The manuscripts were written in order to present Yazidism on an intellectual plane and through an intellectual medium in some sense co-equal with modes of discourse long familiar to the other more powerful People of the Book who possessed clear rights and protections under Islamic law.
                                     
                                           The Varieties of Syncretic Experience

It should be noted   at this point that the discussion of religious syncretism as applied to the Yazidi is in need of some refinement.  Throughout the historiography, and we should note, throughout the historical archaeology of Yazidism, syncretism is used as a descriptive term in the general sense of a religious group, usually described as native or local borrowing other religious ideas and practices from the so-called higher religions of the region: Zoroastrian, Judaic, Sabaean, Mandaean, Manichaean, Christian, & Islamic, to name only some of the major influences.  It is rare or nonexistent within the present scholarship to find a detailed discussion of how or why such syncretism is present within Yazidism or whether there are is in fact more than simply a single class of syncretism in operation.  This paper will argue that that there are at least two general classes of syncretism in operation within Yazidism.  These classes of syncretism may be classified as two historically distinct types: the first being the long-term religious syncretism of core beliefs and practices.
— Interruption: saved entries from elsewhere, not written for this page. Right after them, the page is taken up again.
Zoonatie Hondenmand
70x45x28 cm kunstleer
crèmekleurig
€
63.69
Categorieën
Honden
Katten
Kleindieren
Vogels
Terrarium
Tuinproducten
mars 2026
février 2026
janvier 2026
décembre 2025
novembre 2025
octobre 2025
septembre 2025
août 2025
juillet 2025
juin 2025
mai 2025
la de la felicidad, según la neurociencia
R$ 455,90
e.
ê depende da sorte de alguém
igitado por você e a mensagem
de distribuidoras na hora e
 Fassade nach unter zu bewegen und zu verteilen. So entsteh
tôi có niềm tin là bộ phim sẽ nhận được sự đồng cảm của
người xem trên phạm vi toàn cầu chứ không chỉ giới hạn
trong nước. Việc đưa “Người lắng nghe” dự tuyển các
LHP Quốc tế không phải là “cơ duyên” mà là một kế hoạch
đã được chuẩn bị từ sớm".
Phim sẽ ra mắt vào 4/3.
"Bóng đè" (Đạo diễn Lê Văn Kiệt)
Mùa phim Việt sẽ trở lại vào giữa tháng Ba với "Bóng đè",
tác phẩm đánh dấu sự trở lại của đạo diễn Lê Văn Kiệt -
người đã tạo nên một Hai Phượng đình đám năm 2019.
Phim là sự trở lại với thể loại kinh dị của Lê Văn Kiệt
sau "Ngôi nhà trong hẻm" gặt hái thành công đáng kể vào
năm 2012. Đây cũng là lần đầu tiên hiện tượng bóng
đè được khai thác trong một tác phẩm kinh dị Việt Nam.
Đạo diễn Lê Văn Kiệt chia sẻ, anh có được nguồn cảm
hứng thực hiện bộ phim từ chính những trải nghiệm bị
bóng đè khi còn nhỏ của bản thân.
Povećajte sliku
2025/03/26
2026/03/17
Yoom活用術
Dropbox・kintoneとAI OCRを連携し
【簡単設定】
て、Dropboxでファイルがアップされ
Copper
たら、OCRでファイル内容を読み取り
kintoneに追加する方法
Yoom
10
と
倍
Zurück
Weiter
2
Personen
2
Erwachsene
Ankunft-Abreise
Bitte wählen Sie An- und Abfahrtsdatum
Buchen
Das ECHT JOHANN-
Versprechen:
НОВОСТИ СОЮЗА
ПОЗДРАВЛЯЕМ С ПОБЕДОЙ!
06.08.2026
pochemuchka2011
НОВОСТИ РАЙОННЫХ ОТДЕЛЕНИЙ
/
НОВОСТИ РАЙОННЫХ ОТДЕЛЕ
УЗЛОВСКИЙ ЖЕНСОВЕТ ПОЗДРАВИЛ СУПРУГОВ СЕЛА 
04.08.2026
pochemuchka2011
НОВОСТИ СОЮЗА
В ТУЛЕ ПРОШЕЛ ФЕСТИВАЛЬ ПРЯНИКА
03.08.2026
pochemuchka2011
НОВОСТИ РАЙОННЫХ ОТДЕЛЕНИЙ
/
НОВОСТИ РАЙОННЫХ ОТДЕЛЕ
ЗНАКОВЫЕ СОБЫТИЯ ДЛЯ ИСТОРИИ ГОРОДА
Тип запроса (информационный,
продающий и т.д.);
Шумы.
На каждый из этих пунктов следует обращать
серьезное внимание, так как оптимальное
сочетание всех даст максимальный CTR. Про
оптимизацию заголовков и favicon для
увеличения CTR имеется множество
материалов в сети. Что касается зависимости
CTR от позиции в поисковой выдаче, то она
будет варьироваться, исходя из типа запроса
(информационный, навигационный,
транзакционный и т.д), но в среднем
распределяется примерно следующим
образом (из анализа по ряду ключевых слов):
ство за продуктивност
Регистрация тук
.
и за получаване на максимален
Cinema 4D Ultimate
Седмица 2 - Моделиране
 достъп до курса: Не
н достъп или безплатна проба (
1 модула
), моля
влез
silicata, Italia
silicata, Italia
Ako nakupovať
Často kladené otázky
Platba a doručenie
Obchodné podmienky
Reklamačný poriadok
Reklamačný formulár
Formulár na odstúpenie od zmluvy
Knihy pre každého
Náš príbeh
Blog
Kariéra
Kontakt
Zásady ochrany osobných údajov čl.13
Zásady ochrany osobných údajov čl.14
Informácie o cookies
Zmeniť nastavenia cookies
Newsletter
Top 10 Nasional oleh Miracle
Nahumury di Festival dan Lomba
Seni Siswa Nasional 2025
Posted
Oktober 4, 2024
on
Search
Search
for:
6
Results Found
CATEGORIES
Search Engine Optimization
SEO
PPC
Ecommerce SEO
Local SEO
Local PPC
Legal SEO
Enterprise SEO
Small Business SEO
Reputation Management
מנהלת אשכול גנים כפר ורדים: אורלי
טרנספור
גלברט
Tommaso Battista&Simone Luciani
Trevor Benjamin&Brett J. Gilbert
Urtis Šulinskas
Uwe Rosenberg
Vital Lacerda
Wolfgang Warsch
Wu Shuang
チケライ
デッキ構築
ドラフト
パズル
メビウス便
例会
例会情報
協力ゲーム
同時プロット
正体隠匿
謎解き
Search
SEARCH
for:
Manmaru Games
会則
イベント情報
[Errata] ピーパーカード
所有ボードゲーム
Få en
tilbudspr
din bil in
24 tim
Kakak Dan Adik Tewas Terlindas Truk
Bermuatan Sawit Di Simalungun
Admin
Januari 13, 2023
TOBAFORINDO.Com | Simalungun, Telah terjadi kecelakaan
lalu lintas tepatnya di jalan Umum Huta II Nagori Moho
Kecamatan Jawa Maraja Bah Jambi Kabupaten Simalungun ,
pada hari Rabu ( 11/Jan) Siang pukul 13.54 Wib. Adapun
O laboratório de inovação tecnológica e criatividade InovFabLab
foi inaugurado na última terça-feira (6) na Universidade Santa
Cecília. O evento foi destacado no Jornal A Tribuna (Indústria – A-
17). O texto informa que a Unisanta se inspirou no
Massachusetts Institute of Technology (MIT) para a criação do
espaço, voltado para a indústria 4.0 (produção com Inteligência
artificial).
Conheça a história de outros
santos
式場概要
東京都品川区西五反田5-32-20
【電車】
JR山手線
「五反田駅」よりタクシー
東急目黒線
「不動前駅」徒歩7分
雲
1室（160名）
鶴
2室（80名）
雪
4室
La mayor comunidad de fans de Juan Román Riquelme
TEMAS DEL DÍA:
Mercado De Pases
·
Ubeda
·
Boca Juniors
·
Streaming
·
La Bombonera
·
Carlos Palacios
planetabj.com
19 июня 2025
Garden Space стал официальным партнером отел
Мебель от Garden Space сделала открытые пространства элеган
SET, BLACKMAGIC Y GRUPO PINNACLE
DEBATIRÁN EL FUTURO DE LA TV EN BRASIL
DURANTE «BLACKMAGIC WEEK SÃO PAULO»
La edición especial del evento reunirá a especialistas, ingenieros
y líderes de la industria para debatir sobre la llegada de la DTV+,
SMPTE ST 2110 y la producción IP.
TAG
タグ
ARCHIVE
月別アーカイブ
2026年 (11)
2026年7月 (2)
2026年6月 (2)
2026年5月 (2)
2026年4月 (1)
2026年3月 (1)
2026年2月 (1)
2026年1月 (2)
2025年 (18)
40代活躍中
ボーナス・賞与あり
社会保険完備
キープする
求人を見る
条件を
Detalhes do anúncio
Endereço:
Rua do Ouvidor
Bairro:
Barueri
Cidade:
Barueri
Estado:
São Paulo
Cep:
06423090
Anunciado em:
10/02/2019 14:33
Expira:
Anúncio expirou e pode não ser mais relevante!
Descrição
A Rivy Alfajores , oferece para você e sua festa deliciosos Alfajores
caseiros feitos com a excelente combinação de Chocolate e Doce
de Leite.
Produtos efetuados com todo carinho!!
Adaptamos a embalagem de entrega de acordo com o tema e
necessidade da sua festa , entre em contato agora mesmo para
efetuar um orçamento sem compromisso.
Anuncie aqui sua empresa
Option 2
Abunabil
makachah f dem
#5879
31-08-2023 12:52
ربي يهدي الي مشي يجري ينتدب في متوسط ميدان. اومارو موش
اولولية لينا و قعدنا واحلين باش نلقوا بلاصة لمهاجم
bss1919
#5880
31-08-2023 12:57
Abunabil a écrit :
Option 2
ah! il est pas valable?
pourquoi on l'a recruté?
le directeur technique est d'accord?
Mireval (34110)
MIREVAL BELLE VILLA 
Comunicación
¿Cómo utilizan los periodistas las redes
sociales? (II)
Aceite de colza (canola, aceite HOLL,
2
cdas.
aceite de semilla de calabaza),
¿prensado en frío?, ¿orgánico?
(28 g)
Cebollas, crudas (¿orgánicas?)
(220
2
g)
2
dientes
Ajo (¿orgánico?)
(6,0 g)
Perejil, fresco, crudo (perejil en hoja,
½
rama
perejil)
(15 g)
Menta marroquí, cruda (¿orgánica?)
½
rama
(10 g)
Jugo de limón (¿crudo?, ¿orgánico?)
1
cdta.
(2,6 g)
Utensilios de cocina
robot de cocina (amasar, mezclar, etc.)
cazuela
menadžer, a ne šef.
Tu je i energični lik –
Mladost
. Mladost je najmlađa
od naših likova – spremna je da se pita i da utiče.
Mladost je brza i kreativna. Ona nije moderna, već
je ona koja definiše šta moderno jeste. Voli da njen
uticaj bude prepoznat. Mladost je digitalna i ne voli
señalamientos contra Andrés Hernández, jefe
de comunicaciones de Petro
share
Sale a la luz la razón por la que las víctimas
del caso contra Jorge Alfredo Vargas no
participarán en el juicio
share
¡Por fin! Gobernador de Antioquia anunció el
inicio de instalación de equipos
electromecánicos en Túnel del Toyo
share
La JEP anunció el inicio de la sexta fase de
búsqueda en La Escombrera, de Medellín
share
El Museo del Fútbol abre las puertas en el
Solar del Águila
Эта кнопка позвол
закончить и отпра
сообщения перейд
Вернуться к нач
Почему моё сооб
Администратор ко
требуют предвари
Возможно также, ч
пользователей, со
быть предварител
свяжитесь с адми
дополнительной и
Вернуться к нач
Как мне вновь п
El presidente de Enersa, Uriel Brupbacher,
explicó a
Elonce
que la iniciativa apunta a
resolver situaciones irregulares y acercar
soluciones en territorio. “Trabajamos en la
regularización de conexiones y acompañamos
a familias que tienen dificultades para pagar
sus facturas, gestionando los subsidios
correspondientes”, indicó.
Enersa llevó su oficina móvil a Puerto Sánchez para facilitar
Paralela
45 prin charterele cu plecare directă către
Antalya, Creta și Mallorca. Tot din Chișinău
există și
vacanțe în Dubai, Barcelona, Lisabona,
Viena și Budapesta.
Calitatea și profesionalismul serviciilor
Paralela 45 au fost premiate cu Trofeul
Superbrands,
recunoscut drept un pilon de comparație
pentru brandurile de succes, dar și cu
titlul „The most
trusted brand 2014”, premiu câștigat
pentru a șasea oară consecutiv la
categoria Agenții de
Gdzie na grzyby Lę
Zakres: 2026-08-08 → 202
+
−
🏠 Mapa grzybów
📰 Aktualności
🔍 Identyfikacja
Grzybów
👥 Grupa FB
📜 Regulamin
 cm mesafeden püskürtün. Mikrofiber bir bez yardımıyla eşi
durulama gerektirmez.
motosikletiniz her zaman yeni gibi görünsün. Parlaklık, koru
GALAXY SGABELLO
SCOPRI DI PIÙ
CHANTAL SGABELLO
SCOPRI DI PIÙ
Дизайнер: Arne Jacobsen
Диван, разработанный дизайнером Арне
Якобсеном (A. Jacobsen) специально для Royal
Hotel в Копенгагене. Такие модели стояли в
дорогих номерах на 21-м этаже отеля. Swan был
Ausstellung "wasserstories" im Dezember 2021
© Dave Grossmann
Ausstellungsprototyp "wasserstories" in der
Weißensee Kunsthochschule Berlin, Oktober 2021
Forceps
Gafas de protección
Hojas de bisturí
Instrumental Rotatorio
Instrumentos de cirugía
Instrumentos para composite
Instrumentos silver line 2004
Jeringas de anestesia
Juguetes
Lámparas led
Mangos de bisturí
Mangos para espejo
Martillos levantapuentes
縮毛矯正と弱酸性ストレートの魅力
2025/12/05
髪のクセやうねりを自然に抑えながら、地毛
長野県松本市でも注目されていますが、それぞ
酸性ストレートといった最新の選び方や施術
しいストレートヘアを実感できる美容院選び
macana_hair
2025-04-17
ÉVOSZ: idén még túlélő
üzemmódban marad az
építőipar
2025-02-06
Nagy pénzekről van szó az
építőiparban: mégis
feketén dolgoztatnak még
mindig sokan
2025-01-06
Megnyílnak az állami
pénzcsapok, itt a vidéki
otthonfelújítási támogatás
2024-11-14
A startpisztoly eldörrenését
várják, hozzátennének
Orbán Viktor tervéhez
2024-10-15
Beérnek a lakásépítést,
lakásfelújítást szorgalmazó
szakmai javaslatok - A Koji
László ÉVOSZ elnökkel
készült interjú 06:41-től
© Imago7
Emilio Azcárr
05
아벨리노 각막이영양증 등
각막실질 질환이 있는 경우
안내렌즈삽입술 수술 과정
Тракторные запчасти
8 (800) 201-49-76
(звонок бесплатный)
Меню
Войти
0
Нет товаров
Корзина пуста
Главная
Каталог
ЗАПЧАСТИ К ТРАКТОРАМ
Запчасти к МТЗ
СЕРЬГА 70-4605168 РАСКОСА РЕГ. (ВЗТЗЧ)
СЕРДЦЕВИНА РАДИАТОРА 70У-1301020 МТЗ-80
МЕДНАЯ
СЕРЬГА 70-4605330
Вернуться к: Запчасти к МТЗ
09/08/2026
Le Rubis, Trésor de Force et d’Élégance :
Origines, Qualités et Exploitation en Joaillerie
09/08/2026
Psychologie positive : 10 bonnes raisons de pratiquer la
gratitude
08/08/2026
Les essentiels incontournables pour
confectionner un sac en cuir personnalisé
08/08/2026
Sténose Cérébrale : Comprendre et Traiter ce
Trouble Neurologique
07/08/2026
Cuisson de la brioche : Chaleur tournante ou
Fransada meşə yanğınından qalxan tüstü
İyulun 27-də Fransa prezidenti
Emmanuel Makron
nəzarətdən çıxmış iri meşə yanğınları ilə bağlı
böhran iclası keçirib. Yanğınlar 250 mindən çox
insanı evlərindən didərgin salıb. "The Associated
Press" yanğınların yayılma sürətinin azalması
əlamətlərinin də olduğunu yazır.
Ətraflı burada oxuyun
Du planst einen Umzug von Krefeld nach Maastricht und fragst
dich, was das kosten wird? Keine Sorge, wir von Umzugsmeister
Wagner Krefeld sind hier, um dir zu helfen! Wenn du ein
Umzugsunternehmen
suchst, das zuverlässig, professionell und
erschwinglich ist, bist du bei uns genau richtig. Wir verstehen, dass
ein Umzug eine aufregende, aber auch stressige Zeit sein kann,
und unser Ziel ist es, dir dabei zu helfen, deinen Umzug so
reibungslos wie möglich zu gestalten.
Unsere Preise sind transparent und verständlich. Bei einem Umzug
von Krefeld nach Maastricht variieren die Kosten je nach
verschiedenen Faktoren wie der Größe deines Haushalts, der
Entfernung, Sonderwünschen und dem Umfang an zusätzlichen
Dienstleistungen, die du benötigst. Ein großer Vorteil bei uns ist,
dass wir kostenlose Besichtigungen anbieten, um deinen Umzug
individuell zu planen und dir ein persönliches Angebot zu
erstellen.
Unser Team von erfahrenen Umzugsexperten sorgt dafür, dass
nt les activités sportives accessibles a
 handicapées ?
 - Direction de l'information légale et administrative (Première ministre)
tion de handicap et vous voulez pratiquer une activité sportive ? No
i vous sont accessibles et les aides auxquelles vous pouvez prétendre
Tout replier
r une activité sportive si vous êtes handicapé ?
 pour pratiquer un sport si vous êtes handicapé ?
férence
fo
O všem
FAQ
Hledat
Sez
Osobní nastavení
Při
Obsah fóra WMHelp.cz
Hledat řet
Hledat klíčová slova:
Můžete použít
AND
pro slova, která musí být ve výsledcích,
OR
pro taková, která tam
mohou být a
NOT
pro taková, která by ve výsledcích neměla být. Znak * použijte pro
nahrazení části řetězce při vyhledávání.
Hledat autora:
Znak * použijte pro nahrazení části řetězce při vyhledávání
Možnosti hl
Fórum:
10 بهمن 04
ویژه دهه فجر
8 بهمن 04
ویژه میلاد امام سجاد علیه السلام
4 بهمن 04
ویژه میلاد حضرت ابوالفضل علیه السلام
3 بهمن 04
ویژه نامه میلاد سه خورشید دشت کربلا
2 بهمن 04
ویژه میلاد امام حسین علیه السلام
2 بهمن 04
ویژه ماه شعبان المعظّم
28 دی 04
This is the kind of syncretism about which one customarily reads in both the scholarly literature as well as the primary sources where the Yazidi are usually described or recorded by outsiders.  The second general class of syncretism, and the class of syncretism that concerns this paper, is short-term, episodic, and brought about frequently by forces and events external to the Yazidi community.  This second class of short-term syncretism is inherently defensive in nature.  Defensive religious syncretism utilizes the borrowing of non-Yazidi religious elements from outside the community.  Usually this borrowing is from a more powerful or numerous religious groups, i.e., European Christians or Arab and Kurdish Muslims, and aims to render Yazidi communities more secure by providing mechanisms, technologies, and institutions superficially analogous with potentially hostile neighboring groups.